_Stated problem_:
Update the lines from the line with "s=22 is written?" to the line with "h=4 m=17 s=26" by replacing "clock" with "watch" and leaving everything else unchanged. Return only those lines.

_Input for this task_:
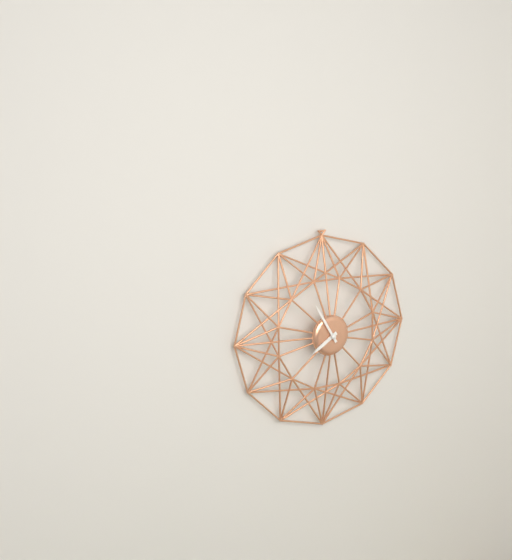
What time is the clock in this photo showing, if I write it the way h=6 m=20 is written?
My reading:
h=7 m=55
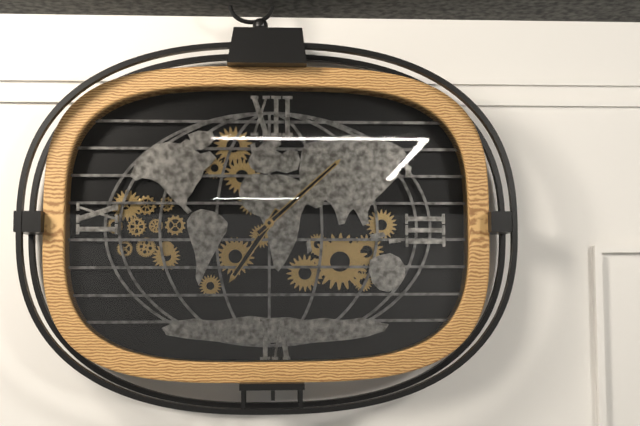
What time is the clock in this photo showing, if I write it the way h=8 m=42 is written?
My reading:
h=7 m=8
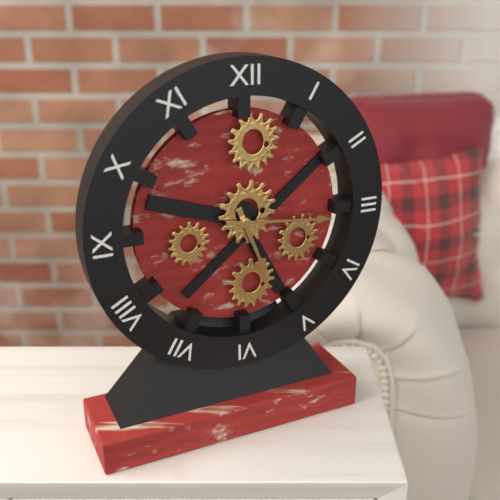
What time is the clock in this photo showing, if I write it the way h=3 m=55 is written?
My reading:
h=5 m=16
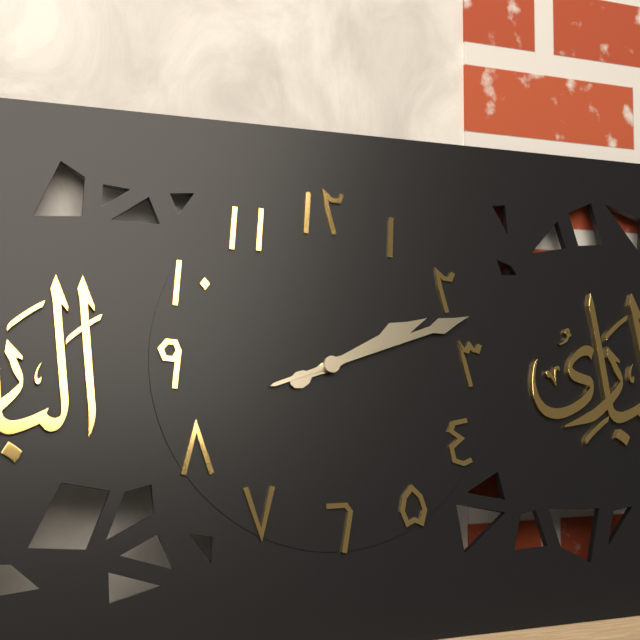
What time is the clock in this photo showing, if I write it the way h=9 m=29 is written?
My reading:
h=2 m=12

* * *

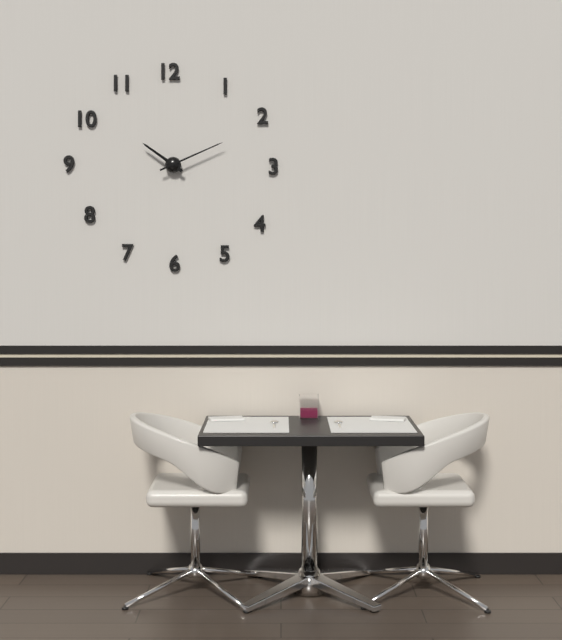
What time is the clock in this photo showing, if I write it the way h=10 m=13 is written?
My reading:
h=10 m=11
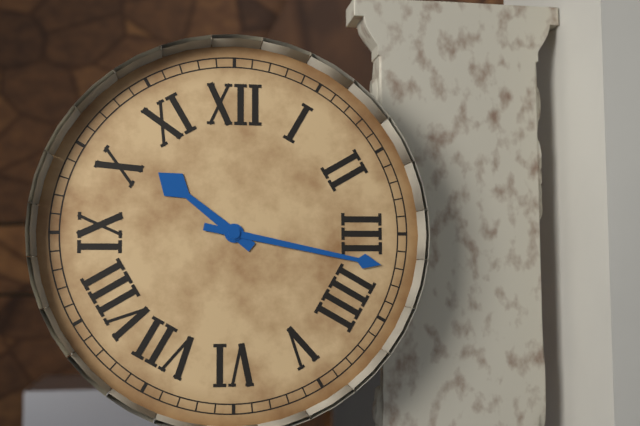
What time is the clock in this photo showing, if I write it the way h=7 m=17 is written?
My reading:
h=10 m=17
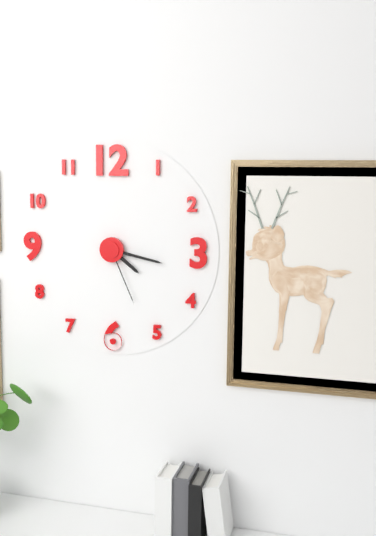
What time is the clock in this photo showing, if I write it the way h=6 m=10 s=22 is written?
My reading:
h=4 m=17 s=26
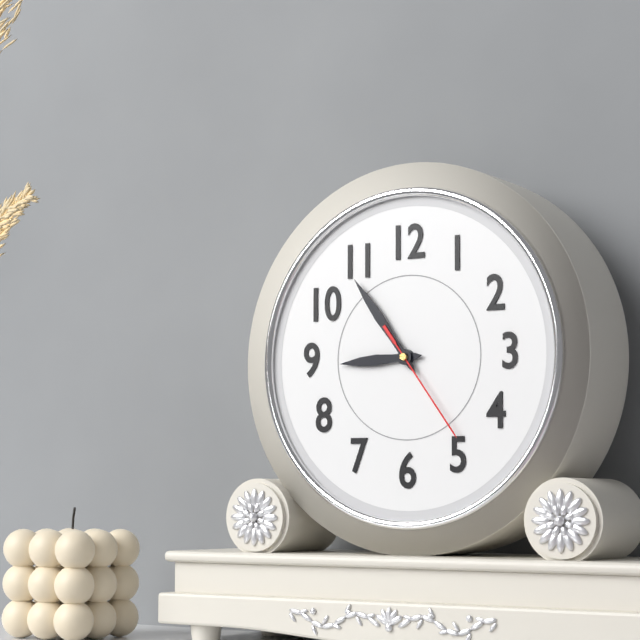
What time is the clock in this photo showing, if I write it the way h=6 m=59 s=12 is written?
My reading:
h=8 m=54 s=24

--

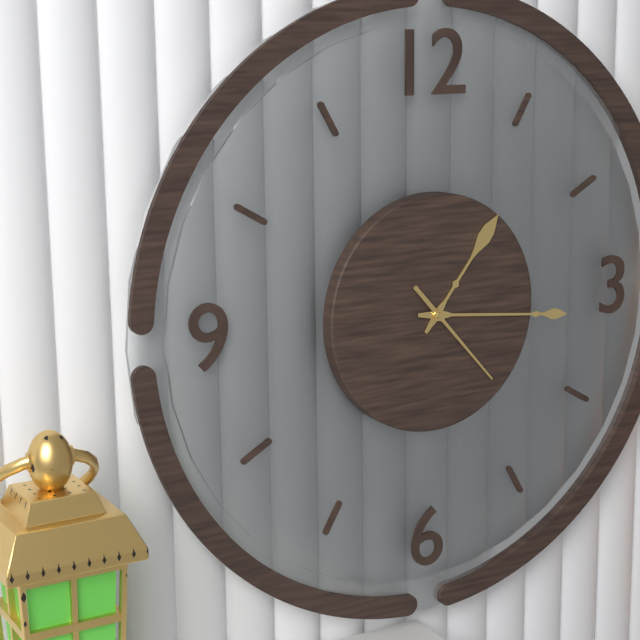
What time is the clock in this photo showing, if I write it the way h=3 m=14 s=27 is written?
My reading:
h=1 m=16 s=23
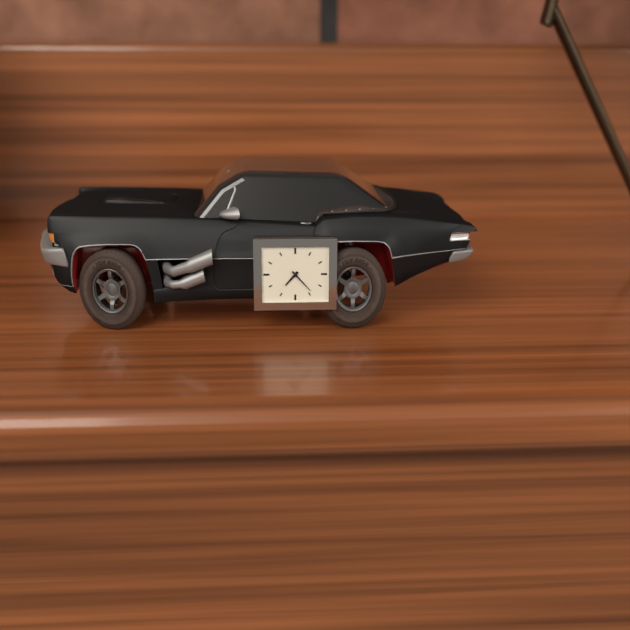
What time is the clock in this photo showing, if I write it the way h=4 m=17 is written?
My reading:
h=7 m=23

_Response to the task_:
What time is the watch in this photo showing, if I write it the way h=6 m=10 s=22 is written?
My reading:
h=4 m=17 s=26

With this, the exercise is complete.